36. Pretzsch (Elbe) Palace and Gardens
The renaissance castle Pretzsch Castle served Queen Christiane Eberhardine, the wife of Augustus the Strong, for holding court. The park was created as a Baroque pleasure garden at the beginning of the 18th century. Later, the park was re-landscaped. The castle houses a café and a small museum. The castle grounds are likely to be renovated by 2019.
The Saxon electress and Polish queen Christiane Eberhardine (1671-1727) received Pretzsch Castle from her husband Augustus the Strong (1670-1733) as a gift at the time of the birth of their first son.

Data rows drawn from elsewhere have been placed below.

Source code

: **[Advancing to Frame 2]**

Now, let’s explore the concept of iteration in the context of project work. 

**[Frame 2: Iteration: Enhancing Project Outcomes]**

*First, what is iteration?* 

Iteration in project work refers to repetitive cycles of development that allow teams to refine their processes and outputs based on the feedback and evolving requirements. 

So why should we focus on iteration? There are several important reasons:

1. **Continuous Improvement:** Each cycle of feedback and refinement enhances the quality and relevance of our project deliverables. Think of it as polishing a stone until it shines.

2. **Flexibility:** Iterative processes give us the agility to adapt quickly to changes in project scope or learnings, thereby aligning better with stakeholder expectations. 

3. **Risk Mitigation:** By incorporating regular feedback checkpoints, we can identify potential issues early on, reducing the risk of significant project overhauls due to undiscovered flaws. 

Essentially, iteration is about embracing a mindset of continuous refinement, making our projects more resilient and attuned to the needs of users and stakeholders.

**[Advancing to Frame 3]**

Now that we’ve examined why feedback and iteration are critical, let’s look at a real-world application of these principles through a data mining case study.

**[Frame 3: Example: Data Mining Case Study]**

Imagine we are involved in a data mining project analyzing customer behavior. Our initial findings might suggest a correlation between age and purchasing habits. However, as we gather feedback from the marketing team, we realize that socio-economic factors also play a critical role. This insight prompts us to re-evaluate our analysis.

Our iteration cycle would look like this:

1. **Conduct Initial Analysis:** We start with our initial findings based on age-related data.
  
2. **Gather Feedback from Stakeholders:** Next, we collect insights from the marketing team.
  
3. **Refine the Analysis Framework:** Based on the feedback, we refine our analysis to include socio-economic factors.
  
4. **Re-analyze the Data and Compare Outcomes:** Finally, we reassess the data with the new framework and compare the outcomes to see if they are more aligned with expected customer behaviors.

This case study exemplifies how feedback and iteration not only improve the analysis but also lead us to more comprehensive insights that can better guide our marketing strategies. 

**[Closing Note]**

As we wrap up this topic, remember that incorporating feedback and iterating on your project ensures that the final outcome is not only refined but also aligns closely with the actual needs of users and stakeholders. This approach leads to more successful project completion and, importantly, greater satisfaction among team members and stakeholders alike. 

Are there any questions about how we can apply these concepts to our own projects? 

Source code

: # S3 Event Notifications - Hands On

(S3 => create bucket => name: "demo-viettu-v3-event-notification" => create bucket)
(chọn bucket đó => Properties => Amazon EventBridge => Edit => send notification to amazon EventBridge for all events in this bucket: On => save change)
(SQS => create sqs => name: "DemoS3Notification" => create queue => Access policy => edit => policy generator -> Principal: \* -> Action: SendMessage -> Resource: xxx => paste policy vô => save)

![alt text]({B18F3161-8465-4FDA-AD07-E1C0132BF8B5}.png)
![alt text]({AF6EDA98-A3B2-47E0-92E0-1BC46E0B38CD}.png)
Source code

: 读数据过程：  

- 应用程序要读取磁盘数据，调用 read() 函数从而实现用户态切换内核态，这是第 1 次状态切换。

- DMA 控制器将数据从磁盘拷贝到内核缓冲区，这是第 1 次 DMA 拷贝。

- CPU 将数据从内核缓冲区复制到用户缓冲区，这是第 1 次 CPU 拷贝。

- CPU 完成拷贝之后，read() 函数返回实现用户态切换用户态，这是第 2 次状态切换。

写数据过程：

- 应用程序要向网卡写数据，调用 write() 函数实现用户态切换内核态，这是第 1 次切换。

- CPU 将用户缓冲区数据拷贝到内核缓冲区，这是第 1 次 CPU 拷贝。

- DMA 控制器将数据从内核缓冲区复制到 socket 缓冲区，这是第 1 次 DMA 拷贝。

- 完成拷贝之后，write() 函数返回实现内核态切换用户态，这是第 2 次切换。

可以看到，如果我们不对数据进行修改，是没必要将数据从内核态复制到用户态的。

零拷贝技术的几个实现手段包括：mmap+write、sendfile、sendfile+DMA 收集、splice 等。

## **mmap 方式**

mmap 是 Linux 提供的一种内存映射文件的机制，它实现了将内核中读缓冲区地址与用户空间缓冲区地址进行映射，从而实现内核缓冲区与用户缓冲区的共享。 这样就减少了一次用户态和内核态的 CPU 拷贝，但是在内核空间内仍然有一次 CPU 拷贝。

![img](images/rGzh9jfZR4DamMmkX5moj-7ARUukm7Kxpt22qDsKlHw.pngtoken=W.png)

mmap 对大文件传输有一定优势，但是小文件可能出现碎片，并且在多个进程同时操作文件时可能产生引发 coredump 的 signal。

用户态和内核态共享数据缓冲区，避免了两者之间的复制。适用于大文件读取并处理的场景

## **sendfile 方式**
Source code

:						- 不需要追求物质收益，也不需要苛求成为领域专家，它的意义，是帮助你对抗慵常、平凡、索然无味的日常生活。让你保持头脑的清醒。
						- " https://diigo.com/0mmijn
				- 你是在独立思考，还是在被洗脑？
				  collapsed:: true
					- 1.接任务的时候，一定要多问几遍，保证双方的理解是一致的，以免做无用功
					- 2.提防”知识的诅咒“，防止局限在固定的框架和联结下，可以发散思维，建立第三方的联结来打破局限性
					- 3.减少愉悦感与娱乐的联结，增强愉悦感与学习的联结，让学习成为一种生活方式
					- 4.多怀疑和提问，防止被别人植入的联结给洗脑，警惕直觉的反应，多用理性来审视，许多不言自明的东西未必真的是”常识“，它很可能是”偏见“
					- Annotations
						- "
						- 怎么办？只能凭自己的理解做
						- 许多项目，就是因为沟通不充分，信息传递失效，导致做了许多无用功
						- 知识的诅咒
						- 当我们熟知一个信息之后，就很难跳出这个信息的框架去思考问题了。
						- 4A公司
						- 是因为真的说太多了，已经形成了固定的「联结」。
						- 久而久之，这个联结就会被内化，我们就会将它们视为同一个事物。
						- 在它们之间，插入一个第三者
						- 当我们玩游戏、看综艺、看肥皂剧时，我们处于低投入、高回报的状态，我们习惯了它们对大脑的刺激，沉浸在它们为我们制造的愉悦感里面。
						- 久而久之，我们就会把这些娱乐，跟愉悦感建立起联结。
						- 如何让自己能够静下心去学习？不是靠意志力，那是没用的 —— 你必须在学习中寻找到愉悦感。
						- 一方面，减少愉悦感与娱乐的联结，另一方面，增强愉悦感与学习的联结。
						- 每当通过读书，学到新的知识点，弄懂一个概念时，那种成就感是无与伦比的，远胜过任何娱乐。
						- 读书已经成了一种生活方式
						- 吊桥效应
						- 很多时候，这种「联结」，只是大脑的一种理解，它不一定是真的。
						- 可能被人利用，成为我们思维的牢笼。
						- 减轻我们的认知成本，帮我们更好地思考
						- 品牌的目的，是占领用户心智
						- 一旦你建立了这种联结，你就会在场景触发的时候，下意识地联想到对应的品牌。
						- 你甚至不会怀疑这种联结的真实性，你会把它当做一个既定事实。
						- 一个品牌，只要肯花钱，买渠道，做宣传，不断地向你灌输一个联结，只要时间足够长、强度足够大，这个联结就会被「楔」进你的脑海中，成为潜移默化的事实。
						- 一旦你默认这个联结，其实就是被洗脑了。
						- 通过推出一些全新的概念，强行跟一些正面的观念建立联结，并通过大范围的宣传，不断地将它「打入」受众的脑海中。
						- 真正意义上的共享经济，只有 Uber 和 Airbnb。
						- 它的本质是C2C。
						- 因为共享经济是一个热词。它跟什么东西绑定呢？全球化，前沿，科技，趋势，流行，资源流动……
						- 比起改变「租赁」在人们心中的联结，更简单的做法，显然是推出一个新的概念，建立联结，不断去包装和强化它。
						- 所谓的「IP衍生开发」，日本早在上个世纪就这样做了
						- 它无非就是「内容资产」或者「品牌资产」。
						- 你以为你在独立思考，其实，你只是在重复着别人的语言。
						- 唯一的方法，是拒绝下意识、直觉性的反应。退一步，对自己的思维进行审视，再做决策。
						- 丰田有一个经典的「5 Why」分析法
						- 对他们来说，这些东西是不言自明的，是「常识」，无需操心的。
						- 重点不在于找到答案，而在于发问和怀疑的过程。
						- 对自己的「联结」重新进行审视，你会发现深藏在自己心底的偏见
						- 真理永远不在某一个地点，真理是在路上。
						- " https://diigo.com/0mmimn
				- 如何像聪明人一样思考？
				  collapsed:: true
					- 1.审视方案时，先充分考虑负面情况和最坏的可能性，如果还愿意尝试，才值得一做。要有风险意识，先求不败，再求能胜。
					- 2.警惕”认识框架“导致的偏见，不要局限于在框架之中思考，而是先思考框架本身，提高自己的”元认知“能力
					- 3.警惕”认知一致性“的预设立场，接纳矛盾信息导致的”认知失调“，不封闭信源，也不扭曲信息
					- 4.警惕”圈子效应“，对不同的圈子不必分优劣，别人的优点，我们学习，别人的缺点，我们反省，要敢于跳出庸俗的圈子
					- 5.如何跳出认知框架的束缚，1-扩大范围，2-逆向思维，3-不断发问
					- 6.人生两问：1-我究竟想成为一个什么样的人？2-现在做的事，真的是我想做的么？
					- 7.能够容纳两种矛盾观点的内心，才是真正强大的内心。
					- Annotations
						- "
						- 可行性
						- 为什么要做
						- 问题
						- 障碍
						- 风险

In the upper section of the Baroque garden created for garden lover Eberhardine, there was a water pool with a fountain, surrounded by elaborate decorative beds and exotic pot plants. Today, there is a large grass area and an adventure playground for playing.
A large, lowered water pool gave the courtly society opportunities for pleasurable boat trips and separated the upper section of the garden from the boscage area. The structures of the water pool can still be seen clearly today; additionally, the area will be planted considerably in future.
In the adjacent boscage area, a special feature of the Pretzsch Castle grounds becomes clear. Since the Elbe river ran in direct proximity to the castle grounds, the design of an identical garden plot to the right of the main axis, typical of the Baroque period, could not be implemented. Therefore, the actual main axis of the garden forms the border of the complex on the Elbe side. The Elbe weir currently lies right on this main route. During Christiane Eberhardine’s time, the view of the neighbouring Elbe was unhindered.
After the death of Augustus the Strong in 1733 – his wife died six years previously – the reshaping and conversion of the garden areas began. The biggest changes took place towards the end of the 18th century with the redesign as an English country park. The strict shapes were overlaid, the paths received a curved gradient and a natural seeming plantation with bushes and hedges followed. In an extensive renovation, the character of the Baroque park complex will now be made visible again by 2019.
The castle now looks back at a history of nearly 200 years as a home for children and young people. As an institution of the state corporation Salus gGmbH, today’s Pretzsch Home for Children and Youths offers all areas of modern child and youth aid.